Un citoyen était à l’agonie dans une ville de province ; un homme en bonne santé vint insulter à ses derniers moments, et lui dit :

— Misérable ! pense comme moi tout à l’heure : signe cet écrit, confesse que cinq propositions sont dans un livre que ni toi ni moi n’avons jamais lu ; sois tout à l’heure du sentiment de Lanfranc contre Bérenger, de saint Thomas contre saint Bonaventure ; embrasse le second concile de Nicée contre le concile de Francfort ; explique-moi dans l’instant comment ces paroles : « Mon Père est plus grand que moi » signifient expressément : « Je suis aussi grand que lui. » Dis-moi comment le Père communique tout au Fils, excepté la paternité, ou je vais faire jeter ton corps à la voirie ; tes enfants n’hériteront point de toi, ta femme sera privée de sa dot, et ta famille mendiera du pain, que mes pareils ne lui donneront pas.

LE MOURANT.

J’entends à peine ce que vous me dites ; les menaces que vous me faites parviennent confusément à mon oreille, elles troublent mon âme, elles rendent ma mort affreuse. Au nom de Dieu, ayez pitié de moi.

LE BARBARE.

De la pitié ! je n’en puis avoir si tu n’es pas de mon avis en tout.

LE MOURANT.

Hélas ! vous sentez qu’à ces derniers moments tous mes sens sont flétris, toutes les portes de mon entendement sont fermées, mes idées s’enfuient, ma pensée s’éteint. Suis-je en état de disputer ?

LE BARBARE.

Hé bien, si tu ne peux pas croire ce que je veux, dis que tu le crois, et cela me suffit.

LE MOURANT.

Comment puis-je me parjurer pour vous plaire ? Je vais paraître dans un moment devant le Dieu qui punit le parjure.

LE BARBARE.

N’importe ; tu auras le plaisir d’être enterré dans un cimetière, et ta femme, tes enfants, auront de quoi vivre. Meurs en hypocrite ; l’hypocrisie est une bonne chose : c’est, comme on dit, un hommage que le vice rend à la vertu.

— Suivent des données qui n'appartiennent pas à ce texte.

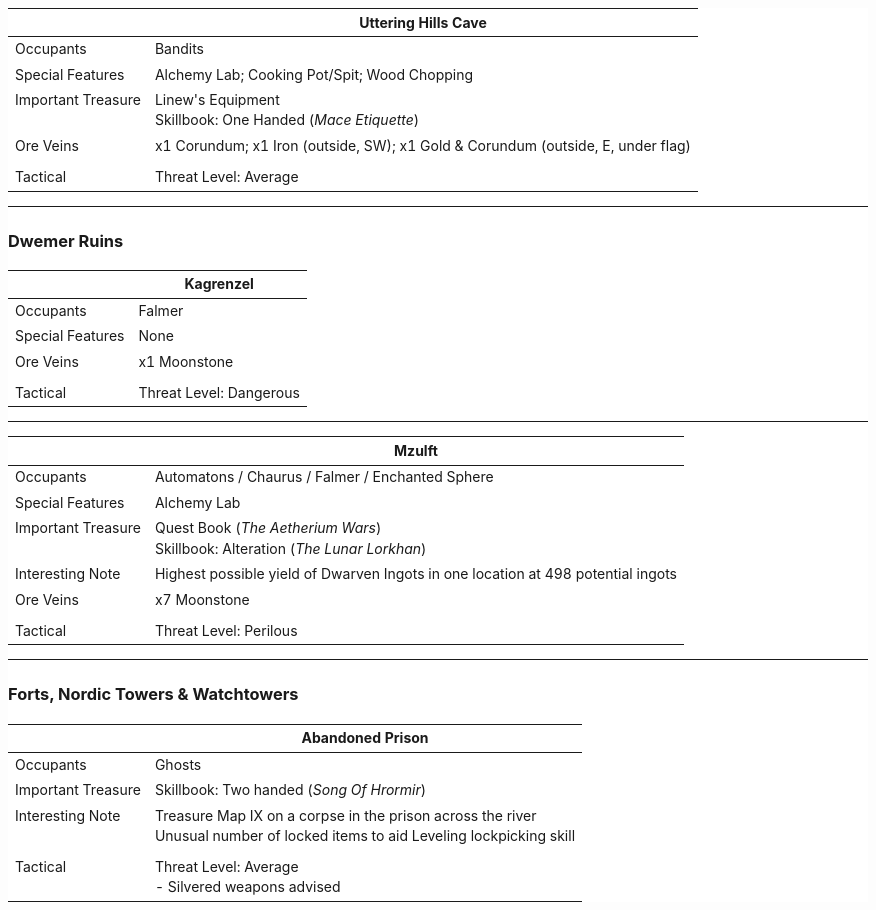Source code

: 
|   | Uttering Hills Cave |
| :--- | --- |
| Occupants | Bandits |
| Special Features | Alchemy Lab; Cooking Pot/Spit; Wood Chopping |
| Important Treasure | Linew's Equipment<br/>Skillbook: One Handed (*Mace Etiquette*) |
| Ore Veins | x1 Corundum; x1 Iron (outside, SW); x1 Gold & Corundum (outside, E, under flag) |
|||
| Tactical | Threat Level: Average |

---

### Dwemer Ruins

|   | Kagrenzel |
| :--- | --- |
| Occupants | Falmer |
| Special Features | None |
| Ore Veins | x1 Moonstone |
|||
| Tactical | Threat Level: Dangerous |

---

|   | Mzulft |
| :--- | --- |
| Occupants | Automatons / Chaurus / Falmer / Enchanted Sphere |
| Special Features | Alchemy Lab |
| Important Treasure | Quest Book (*The Aetherium Wars*)<br/>Skillbook: Alteration (*The Lunar Lorkhan*) |
| Interesting Note | Highest possible yield of Dwarven Ingots in one location at 498 potential ingots |
| Ore Veins | x7 Moonstone |
|||
| Tactical | Threat Level: Perilous |

---

### Forts, Nordic Towers & Watchtowers

|   | Abandoned Prison |
| :--- | --- |
| Occupants | Ghosts |
| Important Treasure | Skillbook: Two handed (*Song Of Hrormir*) |
| Interesting Note | Treasure Map IX on a corpse in the prison across the river<br/>Unusual number of locked items to aid Leveling lockpicking skill |
|||
| Tactical | Threat Level: Average<br/>- Silvered weapons advised |
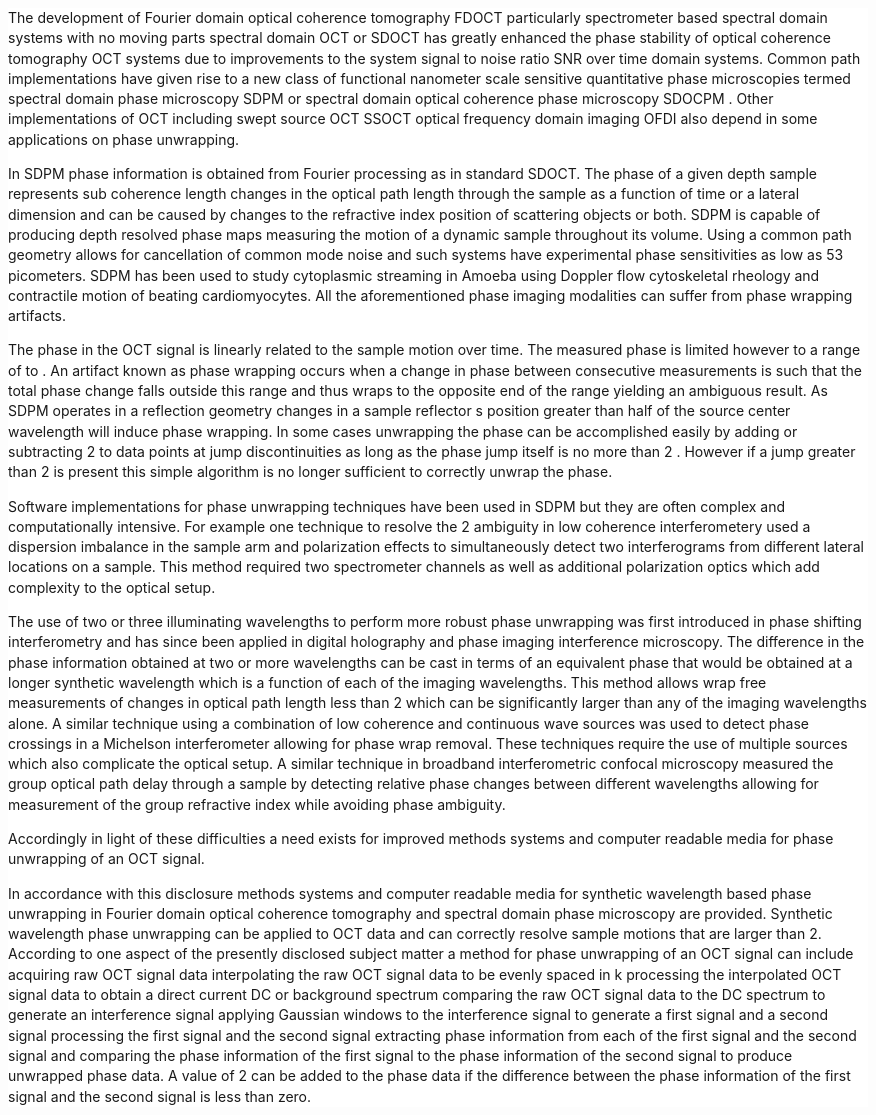 The development of Fourier domain optical coherence tomography FDOCT particularly spectrometer based spectral domain systems with no moving parts spectral domain OCT or SDOCT has greatly enhanced the phase stability of optical coherence tomography OCT systems due to improvements to the system signal to noise ratio SNR over time domain systems. Common path implementations have given rise to a new class of functional nanometer scale sensitive quantitative phase microscopies termed spectral domain phase microscopy SDPM or spectral domain optical coherence phase microscopy SDOCPM . Other implementations of OCT including swept source OCT SSOCT optical frequency domain imaging OFDI also depend in some applications on phase unwrapping.

In SDPM phase information is obtained from Fourier processing as in standard SDOCT. The phase of a given depth sample represents sub coherence length changes in the optical path length through the sample as a function of time or a lateral dimension and can be caused by changes to the refractive index position of scattering objects or both. SDPM is capable of producing depth resolved phase maps measuring the motion of a dynamic sample throughout its volume. Using a common path geometry allows for cancellation of common mode noise and such systems have experimental phase sensitivities as low as 53 picometers. SDPM has been used to study cytoplasmic streaming in Amoeba using Doppler flow cytoskeletal rheology and contractile motion of beating cardiomyocytes. All the aforementioned phase imaging modalities can suffer from phase wrapping artifacts.

The phase in the OCT signal is linearly related to the sample motion over time. The measured phase is limited however to a range of to . An artifact known as phase wrapping occurs when a change in phase between consecutive measurements is such that the total phase change falls outside this range and thus wraps to the opposite end of the range yielding an ambiguous result. As SDPM operates in a reflection geometry changes in a sample reflector s position greater than half of the source center wavelength will induce phase wrapping. In some cases unwrapping the phase can be accomplished easily by adding or subtracting 2 to data points at jump discontinuities as long as the phase jump itself is no more than 2 . However if a jump greater than 2 is present this simple algorithm is no longer sufficient to correctly unwrap the phase.

Software implementations for phase unwrapping techniques have been used in SDPM but they are often complex and computationally intensive. For example one technique to resolve the 2 ambiguity in low coherence interferometery used a dispersion imbalance in the sample arm and polarization effects to simultaneously detect two interferograms from different lateral locations on a sample. This method required two spectrometer channels as well as additional polarization optics which add complexity to the optical setup.

The use of two or three illuminating wavelengths to perform more robust phase unwrapping was first introduced in phase shifting interferometry and has since been applied in digital holography and phase imaging interference microscopy. The difference in the phase information obtained at two or more wavelengths can be cast in terms of an equivalent phase that would be obtained at a longer synthetic wavelength which is a function of each of the imaging wavelengths. This method allows wrap free measurements of changes in optical path length less than 2 which can be significantly larger than any of the imaging wavelengths alone. A similar technique using a combination of low coherence and continuous wave sources was used to detect phase crossings in a Michelson interferometer allowing for phase wrap removal. These techniques require the use of multiple sources which also complicate the optical setup. A similar technique in broadband interferometric confocal microscopy measured the group optical path delay through a sample by detecting relative phase changes between different wavelengths allowing for measurement of the group refractive index while avoiding phase ambiguity.

Accordingly in light of these difficulties a need exists for improved methods systems and computer readable media for phase unwrapping of an OCT signal.

In accordance with this disclosure methods systems and computer readable media for synthetic wavelength based phase unwrapping in Fourier domain optical coherence tomography and spectral domain phase microscopy are provided. Synthetic wavelength phase unwrapping can be applied to OCT data and can correctly resolve sample motions that are larger than 2. According to one aspect of the presently disclosed subject matter a method for phase unwrapping of an OCT signal can include acquiring raw OCT signal data interpolating the raw OCT signal data to be evenly spaced in k processing the interpolated OCT signal data to obtain a direct current DC or background spectrum comparing the raw OCT signal data to the DC spectrum to generate an interference signal applying Gaussian windows to the interference signal to generate a first signal and a second signal processing the first signal and the second signal extracting phase information from each of the first signal and the second signal and comparing the phase information of the first signal to the phase information of the second signal to produce unwrapped phase data. A value of 2 can be added to the phase data if the difference between the phase information of the first signal and the second signal is less than zero.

Un peu d’hypocrisie, mon ami, qu’est-ce que cela coûte ?

LE MOURANT.

Hélas ! vous méprisez Dieu, ou vous ne le reconnaissez pas, puisque vous me demandez un mensonge à l’article de la mort, vous qui devez bientôt recevoir votre jugement de lui, et qui répondrez de ce mensonge.

LE BARBARE.

Comment, insolent ! je ne reconnais point de Dieu !

LE MOURANT.

Pardon, mon frère, je crains que vous n’en connaissiez pas. Celui que j’adore ranime en ce moment mes forces pour vous dire d’une voix mourante que, si vous croyez en Dieu, vous devez user envers moi de charité. Il m’a donné ma femme et mes enfants, ne les faites pas périr de misère. Pour mon corps, faites-en ce que vous voudrez : je vous l’abandonne ; mais croyez en Dieu, je vous en conjure.

LE BARBARE.

Fais, sans raisonner, ce que je t’ai dit ; je le veux, je te l’ordonne.

LE MOURANT.

Et quel intérêt avez-vous à me tant tourmenter ?

LE BARBARE.

Comment ! quel intérêt ? Si j’ai ta signature, elle me vaudra un bon canonicat.

LE MOURANT.

Ah ! mon frère ! voici mon dernier moment ; je meurs, je vais prier Dieu qu’il vous touche et qu’il vous convertisse.

LE BARBARE.

Au diable soit l’impertinent, qui n’a point signé ! Je vais signer pour lui et contrefaire son écriture.